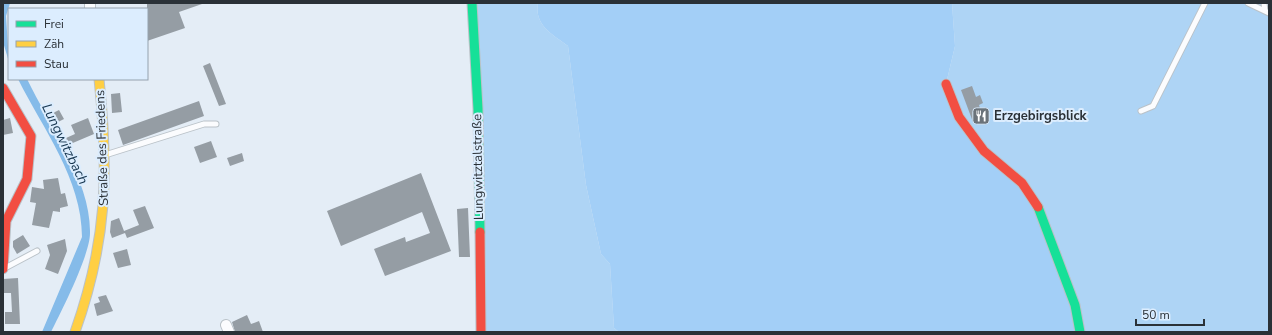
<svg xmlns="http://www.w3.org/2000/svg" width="1272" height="335" font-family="'Nunito Sans',sans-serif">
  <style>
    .green { fill: #aed4f5 }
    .forest { fill: #a3cff7 }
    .water { fill: #85bbe9 }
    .building { fill: #959da4 }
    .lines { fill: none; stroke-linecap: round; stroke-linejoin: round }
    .lane-casing { stroke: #bac2c8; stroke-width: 7 }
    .street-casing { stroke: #bac2c8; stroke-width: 12 }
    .fast-casing { stroke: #bac2c8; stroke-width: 11 }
    .slow-casing { stroke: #bac2c8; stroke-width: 11 }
    .jam-casing { stroke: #bac2c8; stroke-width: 11 }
    .lane { stroke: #fbfcfe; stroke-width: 5 }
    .street { stroke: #fbfcfe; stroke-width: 10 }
    .fast { stroke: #16e098; stroke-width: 9 }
    .slow { stroke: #ffcf43; stroke-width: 9 }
    .jam { stroke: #f24e42; stroke-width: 9 }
    .labels { text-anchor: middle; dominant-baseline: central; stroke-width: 4; stroke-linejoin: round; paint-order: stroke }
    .poi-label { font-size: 13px; font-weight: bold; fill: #2a3137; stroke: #dcedfe; text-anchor: start }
    .street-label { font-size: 13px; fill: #2a3137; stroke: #dcedfe }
    .water-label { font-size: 14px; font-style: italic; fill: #16354f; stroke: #dcedfe }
  </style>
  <rect width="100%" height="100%" fill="#e4edf6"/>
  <!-- green -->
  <path class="green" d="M477 3H538C534 25 552 34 568 46L586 185 601 254 610 264 614 328 619 332H486Z
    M952 3H1269V332H1080L984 151 946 84 955 46Z"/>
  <!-- forest -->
  <path class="forest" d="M538 3H952L955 46 946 84 959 117 1040 210 1080 332H619L614 328 610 264 601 254 586 185 568 46C552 34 534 25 538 3Z"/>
  <!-- water -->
  <path class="water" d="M3 3H10L6 16 9 62 3 42Z
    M18 79H27C49 125 91 180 90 233 90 255 62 310 51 332H42L82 237C82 179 43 129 18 79Z"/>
  <!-- building -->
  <path class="building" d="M147 3H201L202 4 179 12 185 28 147 41Z
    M210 63 226 104 219 106 203 66Z
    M972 86 976 97 980 95 983 103 979 105 983 118 973 122 961 90Z
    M120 93 122 112 112 113 111 94Z
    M199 101 204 116 123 145 118 130Z
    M59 110 64 119 56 123 51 114Z
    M10 118 13 133 3 135V120Z
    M88 118 94 134 68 145 66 138 75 134 71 125Z
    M211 141 217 157 200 163 194 147Z
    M242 153 244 161 230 166 227 158Z
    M421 173 451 251 385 276 374 249 405 237 406 242 430 233 422 212 341 246 327 211Z
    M58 178 61 194 65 193 68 206 60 208V212L53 211 49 228 32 225 36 203 30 202 32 187 44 189 43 180Z
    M145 206 154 228 127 238 125 233 112 238 110 232 111 221 119 218 124 231 139 225 133 210Z
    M468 208 470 257H459L457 209Z
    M23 235 30 246 17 254 13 247V241Z
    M65 239 67 251 58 274 45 269 50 255 47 245Z
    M127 249 131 265 118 268 113 253Z
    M18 278 20 324H5V312H12L11 293H3V279Z
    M106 295 113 311 97 316 94 304 100 302 98 297Z
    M247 315 251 324 259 321 263 332H235L232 322Z"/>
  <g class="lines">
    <defs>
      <path id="lane" d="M1248 3 1269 13
        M1264 3 1265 11
        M1141 111 1153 106 1205 3
        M105 155 204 124H216
        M5 268 37 251"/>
      <path id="street" d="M90 3V9
        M226 325 229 332"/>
      <path id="fast" d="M472 3 478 109 480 232
        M1038 207 1075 305 1080 332"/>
      <path id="slow" d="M75 332C107 242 109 173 99 79"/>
      <path id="jam" d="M946 84 959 117 984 151 1022 183 1038 207
        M3 88 31 136 27 179 6 221 3 269
        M480 232 481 332"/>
    </defs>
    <!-- lane casing -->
    <use href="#lane" class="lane-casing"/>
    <!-- street casing -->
    <use href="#street" class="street-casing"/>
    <!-- fast casing -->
    <use href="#fast" class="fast-casing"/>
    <!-- slow casing -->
    <use href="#slow" class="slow-casing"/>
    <!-- jam casing -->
    <use href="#jam" class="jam-casing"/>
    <!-- lane -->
    <use href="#lane" class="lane"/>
    <!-- street -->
    <use href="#street" class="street"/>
    <!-- fast -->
    <use href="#fast" class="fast"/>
    <!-- slow -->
    <use href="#slow" class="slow"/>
    <!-- jam -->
    <use href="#jam" class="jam"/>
  </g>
  <!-- icons -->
  <defs>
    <symbol id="restaurant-square" viewBox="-11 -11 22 22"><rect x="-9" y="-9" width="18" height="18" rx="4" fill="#6b737a" stroke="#dcedfe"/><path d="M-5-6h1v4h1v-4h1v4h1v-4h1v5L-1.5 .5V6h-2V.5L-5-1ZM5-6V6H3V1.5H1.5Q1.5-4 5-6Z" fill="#fff"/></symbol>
  </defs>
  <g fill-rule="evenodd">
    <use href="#restaurant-square" x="971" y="106" width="20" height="20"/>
  </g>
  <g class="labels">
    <!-- poi labels -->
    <g class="poi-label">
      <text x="994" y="116">Erzgebirgsblick</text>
    </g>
    <!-- street labels -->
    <g class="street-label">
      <text transform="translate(102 148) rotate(-92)">Straße des Friedens</text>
      <text transform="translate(478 167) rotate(-91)">Lungwitztalstraße</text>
    </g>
    <!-- water labels -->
    <g class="water-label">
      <text transform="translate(65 144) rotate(64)">Lungwitzbach</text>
    </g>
  </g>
  <!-- border -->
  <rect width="1272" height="335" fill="none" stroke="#2a3137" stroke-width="8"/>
  <!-- legend -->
  <rect x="8" y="8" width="140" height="72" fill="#dcedfe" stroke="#95a2ae"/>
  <rect x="16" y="21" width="20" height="6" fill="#16e098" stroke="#95a2ae"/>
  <text x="44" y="28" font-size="12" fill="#2a3137">Frei</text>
  <rect x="16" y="41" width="20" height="6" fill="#ffcf43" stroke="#95a2ae"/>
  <text x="44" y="48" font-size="12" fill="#2a3137">Zäh</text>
  <rect x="16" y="61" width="20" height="6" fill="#f24e42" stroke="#95a2ae"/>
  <text x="44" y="68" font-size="12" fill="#2a3137">Stau</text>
  <!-- scale -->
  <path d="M1136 319v6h68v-6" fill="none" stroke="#2a3137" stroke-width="2"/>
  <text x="1142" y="319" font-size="12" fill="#2a3137" stroke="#dcedfe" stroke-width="3" paint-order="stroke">50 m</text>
</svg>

### WORK ORDER
Drop the images; return the entries above exactly as they appear.

### OUTPUT OF THE EXERCISE
<svg xmlns="http://www.w3.org/2000/svg" width="1272" height="335" font-family="'Nunito Sans',sans-serif">
  <style>
    .green { fill: #aed4f5 }
    .forest { fill: #a3cff7 }
    .water { fill: #85bbe9 }
    .building { fill: #959da4 }
    .lines { fill: none; stroke-linecap: round; stroke-linejoin: round }
    .lane-casing { stroke: #bac2c8; stroke-width: 7 }
    .street-casing { stroke: #bac2c8; stroke-width: 12 }
    .fast-casing { stroke: #bac2c8; stroke-width: 11 }
    .slow-casing { stroke: #bac2c8; stroke-width: 11 }
    .jam-casing { stroke: #bac2c8; stroke-width: 11 }
    .lane { stroke: #fbfcfe; stroke-width: 5 }
    .street { stroke: #fbfcfe; stroke-width: 10 }
    .fast { stroke: #16e098; stroke-width: 9 }
    .slow { stroke: #ffcf43; stroke-width: 9 }
    .jam { stroke: #f24e42; stroke-width: 9 }
    .labels { text-anchor: middle; dominant-baseline: central; stroke-width: 4; stroke-linejoin: round; paint-order: stroke }
    .poi-label { font-size: 13px; font-weight: bold; fill: #2a3137; stroke: #dcedfe; text-anchor: start }
    .street-label { font-size: 13px; fill: #2a3137; stroke: #dcedfe }
    .water-label { font-size: 14px; font-style: italic; fill: #16354f; stroke: #dcedfe }
  </style>
  <rect width="100%" height="100%" fill="#e4edf6"/>
  <!-- green -->
  <path class="green" d="M477 3H538C534 25 552 34 568 46L586 185 601 254 610 264 614 328 619 332H486Z
    M952 3H1269V332H1080L984 151 946 84 955 46Z"/>
  <!-- forest -->
  <path class="forest" d="M538 3H952L955 46 946 84 959 117 1040 210 1080 332H619L614 328 610 264 601 254 586 185 568 46C552 34 534 25 538 3Z"/>
  <!-- water -->
  <path class="water" d="M3 3H10L6 16 9 62 3 42Z
    M18 79H27C49 125 91 180 90 233 90 255 62 310 51 332H42L82 237C82 179 43 129 18 79Z"/>
  <!-- building -->
  <path class="building" d="M147 3H201L202 4 179 12 185 28 147 41Z
    M210 63 226 104 219 106 203 66Z
    M972 86 976 97 980 95 983 103 979 105 983 118 973 122 961 90Z
    M120 93 122 112 112 113 111 94Z
    M199 101 204 116 123 145 118 130Z
    M59 110 64 119 56 123 51 114Z
    M10 118 13 133 3 135V120Z
    M88 118 94 134 68 145 66 138 75 134 71 125Z
    M211 141 217 157 200 163 194 147Z
    M242 153 244 161 230 166 227 158Z
    M421 173 451 251 385 276 374 249 405 237 406 242 430 233 422 212 341 246 327 211Z
    M58 178 61 194 65 193 68 206 60 208V212L53 211 49 228 32 225 36 203 30 202 32 187 44 189 43 180Z
    M145 206 154 228 127 238 125 233 112 238 110 232 111 221 119 218 124 231 139 225 133 210Z
    M468 208 470 257H459L457 209Z
    M23 235 30 246 17 254 13 247V241Z
    M65 239 67 251 58 274 45 269 50 255 47 245Z
    M127 249 131 265 118 268 113 253Z
    M18 278 20 324H5V312H12L11 293H3V279Z
    M106 295 113 311 97 316 94 304 100 302 98 297Z
    M247 315 251 324 259 321 263 332H235L232 322Z"/>
  <g class="lines">
    <defs>
      <path id="lane" d="M1248 3 1269 13
        M1264 3 1265 11
        M1141 111 1153 106 1205 3
        M105 155 204 124H216
        M5 268 37 251"/>
      <path id="street" d="M90 3V9
        M226 325 229 332"/>
      <path id="fast" d="M472 3 478 109 480 232
        M1038 207 1075 305 1080 332"/>
      <path id="slow" d="M75 332C107 242 109 173 99 79"/>
      <path id="jam" d="M946 84 959 117 984 151 1022 183 1038 207
        M3 88 31 136 27 179 6 221 3 269
        M480 232 481 332"/>
    </defs>
    <!-- lane casing -->
    <use href="#lane" class="lane-casing"/>
    <!-- street casing -->
    <use href="#street" class="street-casing"/>
    <!-- fast casing -->
    <use href="#fast" class="fast-casing"/>
    <!-- slow casing -->
    <use href="#slow" class="slow-casing"/>
    <!-- jam casing -->
    <use href="#jam" class="jam-casing"/>
    <!-- lane -->
    <use href="#lane" class="lane"/>
    <!-- street -->
    <use href="#street" class="street"/>
    <!-- fast -->
    <use href="#fast" class="fast"/>
    <!-- slow -->
    <use href="#slow" class="slow"/>
    <!-- jam -->
    <use href="#jam" class="jam"/>
  </g>
  <!-- icons -->
  <defs>
    <symbol id="restaurant-square" viewBox="-11 -11 22 22"><rect x="-9" y="-9" width="18" height="18" rx="4" fill="#6b737a" stroke="#dcedfe"/><path d="M-5-6h1v4h1v-4h1v4h1v-4h1v5L-1.5 .5V6h-2V.5L-5-1ZM5-6V6H3V1.5H1.5Q1.5-4 5-6Z" fill="#fff"/></symbol>
  </defs>
  <g fill-rule="evenodd">
    <use href="#restaurant-square" x="971" y="106" width="20" height="20"/>
  </g>
  <g class="labels">
    <!-- poi labels -->
    <g class="poi-label">
      <text x="994" y="116">Erzgebirgsblick</text>
    </g>
    <!-- street labels -->
    <g class="street-label">
      <text transform="translate(102 148) rotate(-92)">Straße des Friedens</text>
      <text transform="translate(478 167) rotate(-91)">Lungwitztalstraße</text>
    </g>
    <!-- water labels -->
    <g class="water-label">
      <text transform="translate(65 144) rotate(64)">Lungwitzbach</text>
    </g>
  </g>
  <!-- border -->
  <rect width="1272" height="335" fill="none" stroke="#2a3137" stroke-width="8"/>
  <!-- legend -->
  <rect x="8" y="8" width="140" height="72" fill="#dcedfe" stroke="#95a2ae"/>
  <rect x="16" y="21" width="20" height="6" fill="#16e098" stroke="#95a2ae"/>
  <text x="44" y="28" font-size="12" fill="#2a3137">Frei</text>
  <rect x="16" y="41" width="20" height="6" fill="#ffcf43" stroke="#95a2ae"/>
  <text x="44" y="48" font-size="12" fill="#2a3137">Zäh</text>
  <rect x="16" y="61" width="20" height="6" fill="#f24e42" stroke="#95a2ae"/>
  <text x="44" y="68" font-size="12" fill="#2a3137">Stau</text>
  <!-- scale -->
  <path d="M1136 319v6h68v-6" fill="none" stroke="#2a3137" stroke-width="2"/>
  <text x="1142" y="319" font-size="12" fill="#2a3137" stroke="#dcedfe" stroke-width="3" paint-order="stroke">50 m</text>
</svg>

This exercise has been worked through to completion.